The Liberal Counterinsurgency of “Feelings”

Unlike ASC, AAPIWL, and other radical collectives confronting anti-Asian violence, Stop AAPI Hate, TAAF and related Stop Asian Hate organizations are actively constructing an extra-state, liberal-reactionary ensemble through their initiatives and campaigns. Such efforts reflect a key political logic structuring the Pentagon’s larger strategic definition of counterinsurgency: “Political reform should be started as soon as feasible, even if the insurgency is still ongoing.”

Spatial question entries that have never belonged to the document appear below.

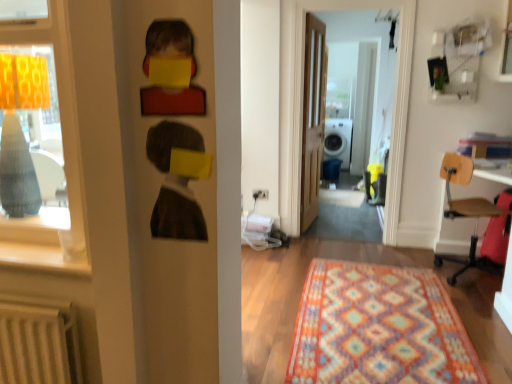
Question: Should I look upward or downward to see charcoal textured portrait at center?

Choices:
 (A) down
 (B) up

Answer: (B)

Question: Can you confirm if transparent glass door at center is taller than wooden door at center?

Choices:
 (A) yes
 (B) no

Answer: (A)

Question: Is wooden door at center a part of transparent glass door at center?

Choices:
 (A) no
 (B) yes

Answer: (A)

Question: Is transparent glass door at center not near wooden door at center?

Choices:
 (A) no
 (B) yes

Answer: (A)

Question: Can we say transparent glass door at center lies outside wooden door at center?

Choices:
 (A) yes
 (B) no

Answer: (A)

Question: Is transparent glass door at center beside wooden door at center?

Choices:
 (A) no
 (B) yes

Answer: (A)

Question: Does transparent glass door at center appear on the left side of wooden door at center?

Choices:
 (A) no
 (B) yes

Answer: (A)

Question: Is wooden door at center next to charcoal textured portrait at center and touching it?

Choices:
 (A) no
 (B) yes

Answer: (A)

Question: Is wooden door at center facing away from charcoal textured portrait at center?

Choices:
 (A) yes
 (B) no

Answer: (B)

Question: Is wooden door at center shorter than charcoal textured portrait at center?

Choices:
 (A) no
 (B) yes

Answer: (A)

Question: From the image's perspective, is wooden door at center beneath charcoal textured portrait at center?

Choices:
 (A) yes
 (B) no

Answer: (B)

Question: Are wooden door at center and charcoal textured portrait at center located far from each other?

Choices:
 (A) no
 (B) yes

Answer: (B)

Question: Is wooden door at center thinner than charcoal textured portrait at center?

Choices:
 (A) yes
 (B) no

Answer: (B)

Stop Asian Hate effectively advocates a form of populist criminology that calls for an inclusive, aggressive, equity-oriented response from the domestic warmaking state. This amounts to a reformist mandate to re-legitimate anti-Black, colonial, carceral state violence in a moment of crisis. In this sense, Stop Asian Hate represents an early-21st century Asian Americanist equity grievance that looks to the state as its arbiter, protector and militarized authority figure.

Just as importantly, Stop Asian Hate fabricates and projects a canonical set of liberal reactionary feelings. Liberal feelings work to pacify, narratively rationalize and politically domesticate actual and potential forms of insurgent, insurrectionist, abolitionist and anti-state imagination and activity. More creepily, liberal feelings prepare the Asian/American subject as an ideal inheritor of a 21st century liberal multiculturalist “dream”: a civilizational fantasy that solicits identification with — if not active participation in — U.S. nation-building as a legitimate, reformable, redemptive global project.